Моя борьба
Машка вернулась и стала есть сэндвич. На ее столе лежал гигантский кухонный нож в крови. И на полу были капельки крови. Марсель уже сидел с перевязанной рукой. Пил пиво и не хотел есть.
— Я просто так, решил попробовать… Это так, извини… Я на самом деле ничего такого не хотел…
Ей почему-то не пришло в голову, что так же просто он может и на ней попробовать этот нож. Она была уверена, что ему станет ее жалко. Она подливала ему вино, и он время от времени хватал ее за руку и говорил: «Маша, Ма-ша!» Потом потушил сигарету о ладонь. Он, видимо, хотел ей доказать, что способен на что-то ради нее, на какую-то жертву, хотел доказать, что она ему важна, нужна, что он любит. А Машка пила вино, странным образом оставаясь довольно трезвой и думала: «Почему он не возьмет меня и не уведет. Не заберет. Вот сейчас. Сказал бы — Все Уходим. Собирай самое необходимое». Он, видимо, был мелким жуликом. На кражу этой вот русской лампы Аладдина у него не хватало воли, силы, решимости.

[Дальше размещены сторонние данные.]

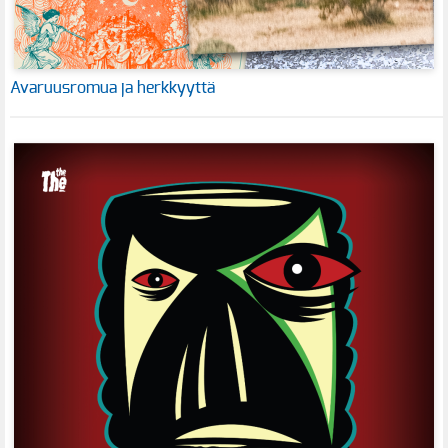
Avaruusromua ja herkkyyttä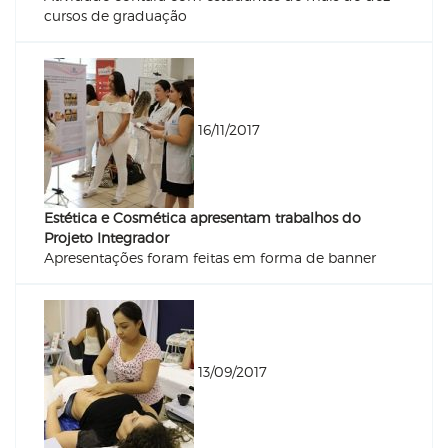
cursos de graduação
16/11/2017
Estética e Cosmética apresentam trabalhos do
Projeto Integrador
Apresentações foram feitas em forma de banner
13/09/2017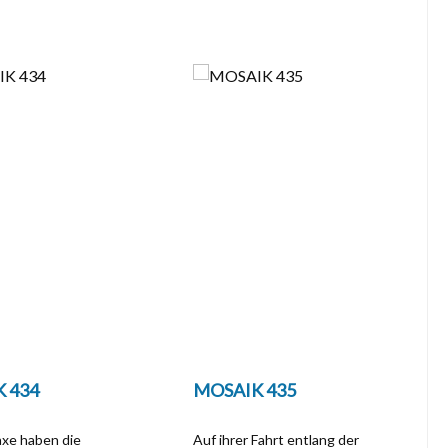
 434
MOSAIK 435
axe haben die
Auf ihrer Fahrt entlang der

По радио Синатра пел «I did it my way!»[179]. Французскую, как с удивлением узнала Машка, песню. О… привычке![180] Само собой напрашивался вывод из такой вот свободной интерпретации французского текста американцами — два характера, две нации. Наглые американцы всегда и всё делают их путем, по-своему, навязывая так, что уже кажется — это изначально их песня. А не французская. Потому что французы брали песню Барбры Стрейзанд - «I аm а woman in love»[181] и ничего не переделывали. Точно следовали тексту, Мирей Матье пела «Je suis une femme amoureuse!»[182]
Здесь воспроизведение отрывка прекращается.